Extrait fourni:
1790 : La Constitution Civile du Clergé dans l'Ain

3.7 LES CULTES ET LA NOUVELLE RELIGION

 

Sur une toile de fond de conflit politique entre patriotes, se met en place dans l'Ain, durant l'hiver 1793, une politique de lutte anticléricale qui se transforme rapidement en lutte contre le fanatisme, « disposition d’esprit qui fait prendre pour une inspiration divine les phantômes d’une imagination déréglée »1, puis en déchristianisation sporadique2. Cette lutte religieuse, dont la déchristianisation et la déprêtrisation de l’an II constituent le point culminant, “est constituée dès 1791-92, quand l’image du prêtre se trouve complètement associée au monde dont on ne veut plus, celui des valeurs rétrogrades, mais aussi celui de l’aristocratie et de la contre-révolution”3. Ce n'est jamais à Dieu que les révolutionnaires l'Ain s'attaquent, bien au contraire, mais à une institution4 générant des actions fanatiques, à un moment où la société tend vers une forme de rationnel.

Consignes de l'exercice:
**A.** Répondez aux questions suivantes à partir de l'extrait fourni :
(i) Durant quelle saison et quelle année la politique de lutte anticléricale se met-elle en place dans l'Ain ?
(ii) D'après la citation, dès quelles années la lutte religieuse est-elle constituée ?
(iii) À quoi les révolutionnaires de l'Ain ne s'attaquent-ils jamais ?
**B.** Énumérez, dans l'ordre de l'extrait fourni, les formes successives que prend la politique mise en place dans l'Ain durant l'hiver 1793.
**C.** Recopiez à l'identique le passage de l'extrait fourni qui va de « Sur une toile » jusqu'à « forme de rationnel. ».

Données extraites:

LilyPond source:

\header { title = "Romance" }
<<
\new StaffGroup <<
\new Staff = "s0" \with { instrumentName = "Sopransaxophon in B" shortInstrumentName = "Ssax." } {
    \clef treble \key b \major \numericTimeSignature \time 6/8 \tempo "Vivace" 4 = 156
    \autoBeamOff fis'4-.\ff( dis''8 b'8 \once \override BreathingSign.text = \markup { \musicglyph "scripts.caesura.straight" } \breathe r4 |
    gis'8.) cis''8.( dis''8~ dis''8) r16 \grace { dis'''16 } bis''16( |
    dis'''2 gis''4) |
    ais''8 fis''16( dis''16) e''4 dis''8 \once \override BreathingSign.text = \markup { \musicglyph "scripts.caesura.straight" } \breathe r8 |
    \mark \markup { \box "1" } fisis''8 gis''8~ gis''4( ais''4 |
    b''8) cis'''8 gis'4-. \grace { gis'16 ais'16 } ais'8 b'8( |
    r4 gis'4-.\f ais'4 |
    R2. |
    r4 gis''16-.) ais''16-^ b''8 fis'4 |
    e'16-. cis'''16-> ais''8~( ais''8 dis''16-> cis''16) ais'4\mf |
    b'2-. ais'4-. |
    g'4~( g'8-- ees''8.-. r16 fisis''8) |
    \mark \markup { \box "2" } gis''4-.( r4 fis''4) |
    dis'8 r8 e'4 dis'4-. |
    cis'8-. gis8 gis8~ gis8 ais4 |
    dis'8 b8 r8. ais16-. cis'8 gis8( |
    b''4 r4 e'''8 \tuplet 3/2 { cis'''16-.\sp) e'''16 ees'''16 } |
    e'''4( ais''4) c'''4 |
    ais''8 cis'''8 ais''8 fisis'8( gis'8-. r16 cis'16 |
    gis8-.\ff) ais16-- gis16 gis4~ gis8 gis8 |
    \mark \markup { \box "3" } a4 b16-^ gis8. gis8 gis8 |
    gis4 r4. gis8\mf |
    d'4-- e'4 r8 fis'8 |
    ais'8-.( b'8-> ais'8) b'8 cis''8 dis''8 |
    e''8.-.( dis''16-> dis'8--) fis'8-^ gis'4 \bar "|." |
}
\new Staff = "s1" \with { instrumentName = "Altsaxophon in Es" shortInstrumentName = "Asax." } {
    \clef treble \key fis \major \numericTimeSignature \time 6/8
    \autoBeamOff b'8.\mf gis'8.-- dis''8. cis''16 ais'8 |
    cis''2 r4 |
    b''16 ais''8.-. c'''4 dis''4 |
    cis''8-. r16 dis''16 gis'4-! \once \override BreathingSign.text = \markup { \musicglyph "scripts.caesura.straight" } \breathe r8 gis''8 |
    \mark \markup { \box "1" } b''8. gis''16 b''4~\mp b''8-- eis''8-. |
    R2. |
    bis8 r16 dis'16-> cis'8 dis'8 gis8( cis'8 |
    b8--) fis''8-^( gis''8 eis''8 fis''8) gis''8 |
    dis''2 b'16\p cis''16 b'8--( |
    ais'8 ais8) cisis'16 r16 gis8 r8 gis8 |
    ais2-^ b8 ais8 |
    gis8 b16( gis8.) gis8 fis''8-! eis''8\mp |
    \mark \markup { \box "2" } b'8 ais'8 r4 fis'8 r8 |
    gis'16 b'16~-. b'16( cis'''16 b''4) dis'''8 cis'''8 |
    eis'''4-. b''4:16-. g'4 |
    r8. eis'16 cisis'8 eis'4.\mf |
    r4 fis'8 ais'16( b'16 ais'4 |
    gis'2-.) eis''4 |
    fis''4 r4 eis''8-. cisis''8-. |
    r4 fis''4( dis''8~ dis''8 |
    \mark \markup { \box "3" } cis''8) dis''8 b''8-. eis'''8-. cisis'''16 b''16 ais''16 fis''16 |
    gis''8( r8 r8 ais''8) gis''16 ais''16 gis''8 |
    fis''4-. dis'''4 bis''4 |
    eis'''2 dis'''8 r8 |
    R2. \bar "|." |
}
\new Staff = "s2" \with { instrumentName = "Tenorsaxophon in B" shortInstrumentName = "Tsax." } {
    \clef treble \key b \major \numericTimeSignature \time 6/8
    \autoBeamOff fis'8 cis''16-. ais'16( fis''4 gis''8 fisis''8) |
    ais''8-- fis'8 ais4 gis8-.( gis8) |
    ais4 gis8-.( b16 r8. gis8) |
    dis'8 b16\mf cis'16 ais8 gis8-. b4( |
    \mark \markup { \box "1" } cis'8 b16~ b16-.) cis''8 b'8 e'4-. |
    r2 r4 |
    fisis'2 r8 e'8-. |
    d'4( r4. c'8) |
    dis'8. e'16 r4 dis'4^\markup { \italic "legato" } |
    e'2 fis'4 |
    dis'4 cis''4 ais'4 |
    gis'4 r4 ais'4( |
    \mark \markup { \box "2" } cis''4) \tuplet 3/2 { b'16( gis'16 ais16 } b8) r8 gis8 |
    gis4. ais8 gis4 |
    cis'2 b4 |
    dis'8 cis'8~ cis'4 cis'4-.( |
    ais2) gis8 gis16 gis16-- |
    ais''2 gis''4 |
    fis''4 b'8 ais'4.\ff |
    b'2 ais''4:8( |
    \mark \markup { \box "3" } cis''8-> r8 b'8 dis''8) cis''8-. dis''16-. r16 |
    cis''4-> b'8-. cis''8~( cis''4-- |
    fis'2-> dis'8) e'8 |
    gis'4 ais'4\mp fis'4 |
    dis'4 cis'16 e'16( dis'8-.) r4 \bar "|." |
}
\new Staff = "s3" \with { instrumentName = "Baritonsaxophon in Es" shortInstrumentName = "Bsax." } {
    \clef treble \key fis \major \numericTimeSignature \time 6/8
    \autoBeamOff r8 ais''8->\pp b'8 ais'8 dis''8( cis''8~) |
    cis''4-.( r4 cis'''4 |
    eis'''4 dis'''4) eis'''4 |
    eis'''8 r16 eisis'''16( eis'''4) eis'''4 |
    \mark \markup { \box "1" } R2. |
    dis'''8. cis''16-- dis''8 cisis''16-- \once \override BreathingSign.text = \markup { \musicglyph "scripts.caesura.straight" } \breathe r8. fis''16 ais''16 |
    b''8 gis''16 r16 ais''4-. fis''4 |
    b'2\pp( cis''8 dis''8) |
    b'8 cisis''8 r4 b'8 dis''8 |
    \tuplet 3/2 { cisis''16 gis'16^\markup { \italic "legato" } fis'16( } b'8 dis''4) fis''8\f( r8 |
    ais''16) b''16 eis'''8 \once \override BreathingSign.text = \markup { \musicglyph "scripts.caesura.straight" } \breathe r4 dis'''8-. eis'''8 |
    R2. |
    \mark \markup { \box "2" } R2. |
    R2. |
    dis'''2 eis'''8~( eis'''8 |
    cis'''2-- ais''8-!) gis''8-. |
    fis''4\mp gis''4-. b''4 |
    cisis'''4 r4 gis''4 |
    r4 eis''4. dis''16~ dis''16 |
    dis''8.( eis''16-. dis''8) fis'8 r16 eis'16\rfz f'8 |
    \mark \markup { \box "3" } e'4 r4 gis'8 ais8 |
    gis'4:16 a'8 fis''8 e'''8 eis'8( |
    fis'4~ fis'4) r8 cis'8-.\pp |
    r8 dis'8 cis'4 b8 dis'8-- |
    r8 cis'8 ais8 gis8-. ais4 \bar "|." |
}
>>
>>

Exercice corrigé:
**A.**
(i) Durant l'hiver 1793.
(ii) Dès 1791-92.
(iii) À Dieu.

**B.** lutte anticléricale ; lutte contre le fanatisme ; déchristianisation sporadique

**C.**
Sur une toile de fond de conflit politique entre patriotes, se met en place dans l'Ain, durant l'hiver 1793, une politique de lutte anticléricale qui se transforme rapidement en lutte contre le fanatisme, « disposition d’esprit qui fait prendre pour une inspiration divine les phantômes d’une imagination déréglée »1, puis en déchristianisation sporadique2. Cette lutte religieuse, dont la déchristianisation et la déprêtrisation de l’an II constituent le point culminant, “est constituée dès 1791-92, quand l’image du prêtre se trouve complètement associée au monde dont on ne veut plus, celui des valeurs rétrogrades, mais aussi celui de l’aristocratie et de la contre-révolution”3. Ce n'est jamais à Dieu que les révolutionnaires l'Ain s'attaquent, bien au contraire, mais à une institution4 générant des actions fanatiques, à un moment où la société tend vers une forme de rationnel.